What the task asks:
Rewrite the text of every entry below as a Markdown table with the columns Row and Line, numbering each row and leaving out blank lines.
+++ Recorded information
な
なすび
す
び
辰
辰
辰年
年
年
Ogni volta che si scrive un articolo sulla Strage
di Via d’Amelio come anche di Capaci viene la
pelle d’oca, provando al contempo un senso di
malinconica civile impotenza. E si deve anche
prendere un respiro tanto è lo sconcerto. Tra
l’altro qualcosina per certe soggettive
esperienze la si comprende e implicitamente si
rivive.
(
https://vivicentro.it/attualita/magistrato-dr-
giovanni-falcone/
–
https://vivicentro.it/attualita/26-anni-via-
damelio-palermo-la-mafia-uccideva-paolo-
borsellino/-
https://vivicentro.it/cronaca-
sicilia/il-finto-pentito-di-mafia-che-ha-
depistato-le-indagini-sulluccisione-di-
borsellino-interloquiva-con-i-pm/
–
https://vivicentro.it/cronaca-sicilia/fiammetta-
++++++
Result of this exercise:
| Row | Line |
|---|---|
| 1 | な |
| 2 | なすび |
| 3 | す |
| 4 | び |
| 5 | 辰 |
| 6 | 辰 |
| 7 | 辰年 |
| 8 | 年 |
| 9 | 年 |
| 10 | Ogni volta che si scrive un articolo sulla Strage |
| 11 | di Via d’Amelio come anche di Capaci viene la |
| 12 | pelle d’oca, provando al contempo un senso di |
| 13 | malinconica civile impotenza. E si deve anche |
| 14 | prendere un respiro tanto è lo sconcerto. Tra |
| 15 | l’altro qualcosina per certe soggettive |
| 16 | esperienze la si comprende e implicitamente si |
| 17 | rivive. |
| 18 | ( |
| 19 | https://vivicentro.it/attualita/magistrato-dr- |
| 20 | giovanni-falcone/ |
| 21 | – |
| 22 | https://vivicentro.it/attualita/26-anni-via- |
| 23 | damelio-palermo-la-mafia-uccideva-paolo- |
| 24 | borsellino/- |
| 25 | https://vivicentro.it/cronaca- |
| 26 | sicilia/il-finto-pentito-di-mafia-che-ha- |
| 27 | depistato-le-indagini-sulluccisione-di- |
| 28 | borsellino-interloquiva-con-i-pm/ |
| 29 | – |
| 30 | https://vivicentro.it/cronaca-sicilia/fiammetta- |